You can ask for things. Japanese people do this casually — passing exams, good health, finding a partner, getting a promotion. But here’s the part that matters: if your wish is granted, come back to say thank you. This return visit is called o-rei mairi, and it’s considered essential.

Which leads to an important point for visitors from abroad: if you know you can never return to this shrine — if it’s your only day in the city, if you live on the other side of the world — consider not making a specific request. Just introduce yourself. Say hello. Enjoy the space. A wish with no follow-through isn’t ideal.

Respecting Others While You’re There

A shrine is not a park, even when it looks like one.

While you’re waiting to approach the main hall, keep your voice down. When someone is mid-prayer, don’t crowd in close or start chatting loudly with your travel companions.

One afternoon I was at my local shrine when a man finished his prayers and caught up with me on the steps on my way out. He was visibly annoyed. The priests inside had been chatting with each other while he was praying — literally standing between him and the kami, talking.

He had a point.

The general principle: treat the space as you would want others to treat it when it’s your turn to pray. Whether you believe or not, the person next to you might.

Leaving the Shrine

When you leave, bow at the torii again, facing inward toward the shrine.

At large shrines with multiple entrances, try to exit through the main gate if you can. If you’re pressed for time and need to use a side exit, it’s fine — I usually offer a quiet apology to the kami and explain where I’m going. This is probably more habit than necessity, but it feels right.

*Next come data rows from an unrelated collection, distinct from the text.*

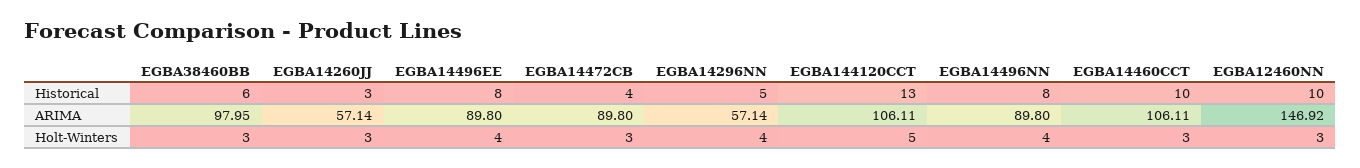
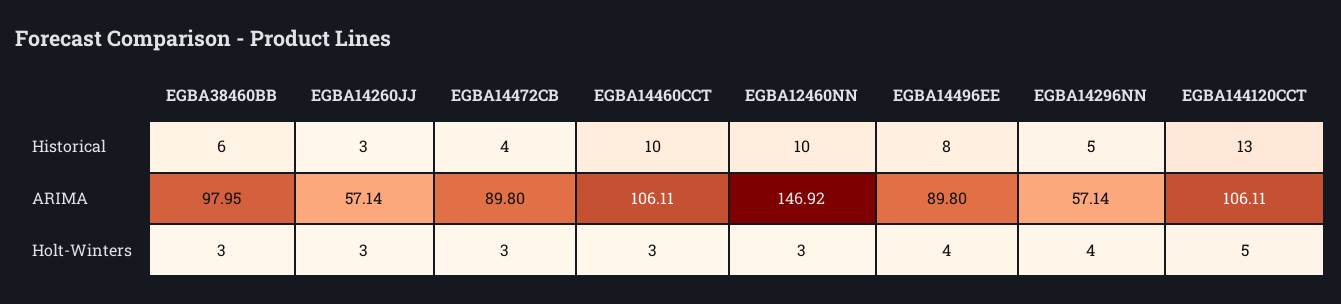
  {
    "EGBA38460BB": {
      "Historical": 6,
      "ARIMA": 97.95,
      "Holt-Winters": 3
    },
    "EGBA14260JJ": {
      "Historical": 3,
      "ARIMA": 57.14,
      "Holt-Winters": 3
    },
    "EGBA14496EE": {
      "Historical": 8,
      "ARIMA": 89.8,
      "Holt-Winters": 4
    },
    "EGBA14472CB": {
      "Historical": 4,
      "ARIMA": 89.8,
      "Holt-Winters": 3
    },
    "EGBA14296NN": {
      "Historical": 5,
      "ARIMA": 57.14,
      "Holt-Winters": 4
    },
    "EGBA144120CCT": {
      "Historical": 13,
      "ARIMA": 106.11,
      "Holt-Winters": 5
    },
-   "EGBA14496NN": {
-     "Historical": 8,
-     "ARIMA": 89.8,
-     "Holt-Winters": 4
-   },
    "EGBA14460CCT": {
      "Historical": 10,
      "ARIMA": 106.11,
      "Holt-Winters": 3
    },
    "EGBA12460NN": {
      "Historical": 10,
      "ARIMA": 146.92,
      "Holt-Winters": 3
    }
  }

A Few More Things Worth Mentioning

When walking across the front of the main hall, even if you’re not stopping to pray, a small bow toward the hall is a nice gesture. You’re passing in front of the kami’s space. A brief acknowledgement seems only polite. I do this every time without really thinking about it anymore.

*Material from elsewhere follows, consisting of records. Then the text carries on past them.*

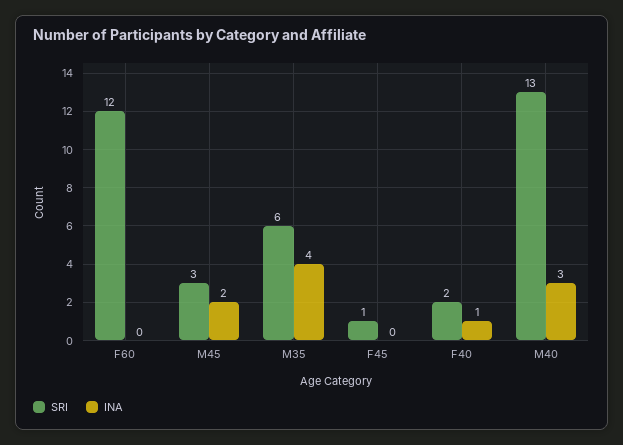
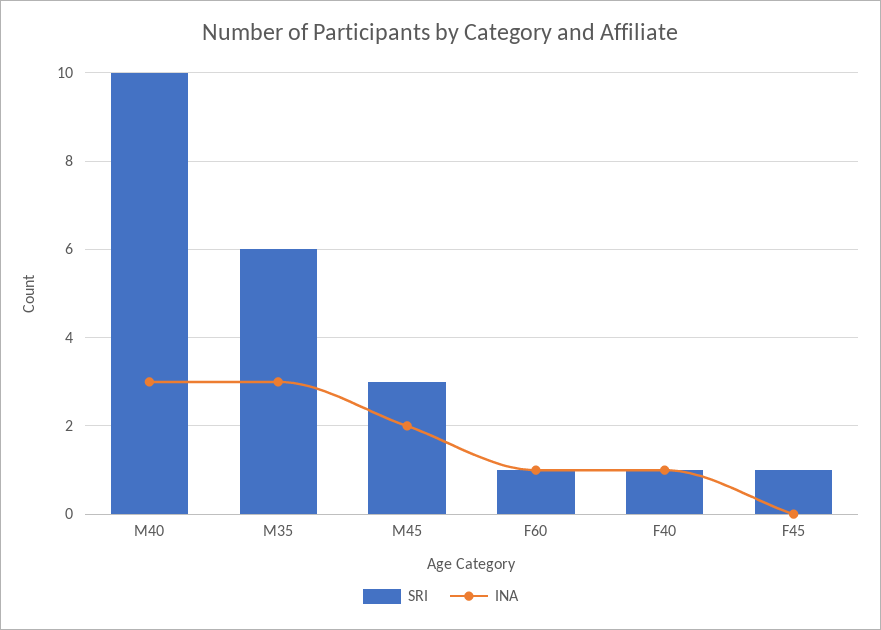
  {
    "SRI": {
-     "F60": 12,
+     "F60": 1,
      "M45": 3,
      "M35": 6,
      "F45": 1,
-     "F40": 2,
+     "F40": 1,
-     "M40": 13
+     "M40": 10
    },
    "INA": {
-     "F60": 0,
+     "F60": 1,
      "M45": 2,
-     "M35": 4,
+     "M35": 3,
      "F45": 0,
      "F40": 1,
      "M40": 3
    }
  }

Hats and hoods. If you’re wearing a hat or a hoodie pulled up, take it off or lower it before entering the torii. You wouldn’t keep your hat on when meeting someone you respect. Same principle.

Photography. Many shrines allow photography of the grounds, but some restrict it, especially inside the main hall or in certain areas. Look for signs, and when in doubt, ask or simply don’t.

Also: a person deep in prayer is not a background for your photo. Wait, or move to a different angle.

And while we’re on the subject, try not to turn the shrine into a photo studio. A quick photo is usually fine. A twenty-minute group photoshoot that blocks the approach to the main hall is less so. If people are waiting to pray, let them pass. The shrine will still be there when you’re done.

One Last Thing

Many Japanese people describe a shrine as feeling different from the world outside its gates.

Step through the torii, and the noise of the city often seems to fade. The air feels calmer. Time seems to slow down a little.

Whether this comes from faith, tradition, architecture, nature, or simply the act of pausing for a moment — people often leave a shrine feeling refreshed. That feeling is real, whatever you choose to call it.

Everything described in this guide assumes that the kami is present, listening, and worthy of your attention.

You don’t have to believe that to follow these practices respectfully. But if you do — even a little, even just while you’re standing there — the visit tends to feel quite different.

That’s the thing about shrines. You come to observe, and sometimes you end up in a conversation.

In case you’re wondering.

I’m not a priest or a scholar. Just a Japanese person who spends far too much time visiting shrines.

Most of what I know came from watching my parents, observing other visitors, and reading people who know far more than I do. Occasionally, I’ve encountered someone whose technique was… distinctive. I have not adopted their approach.